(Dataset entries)
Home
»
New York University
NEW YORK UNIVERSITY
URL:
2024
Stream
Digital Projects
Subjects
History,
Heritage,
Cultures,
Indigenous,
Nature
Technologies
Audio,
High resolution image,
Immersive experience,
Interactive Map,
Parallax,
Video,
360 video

WHAT YOU NEED TO DO
Send back, unchanged, every line of the records from the one with "Digital Projects" through the last.

ANSWER AREA
Digital Projects
Subjects
History,
Heritage,
Cultures,
Indigenous,
Nature
Technologies
Audio,
High resolution image,
Immersive experience,
Interactive Map,
Parallax,
Video,
360 video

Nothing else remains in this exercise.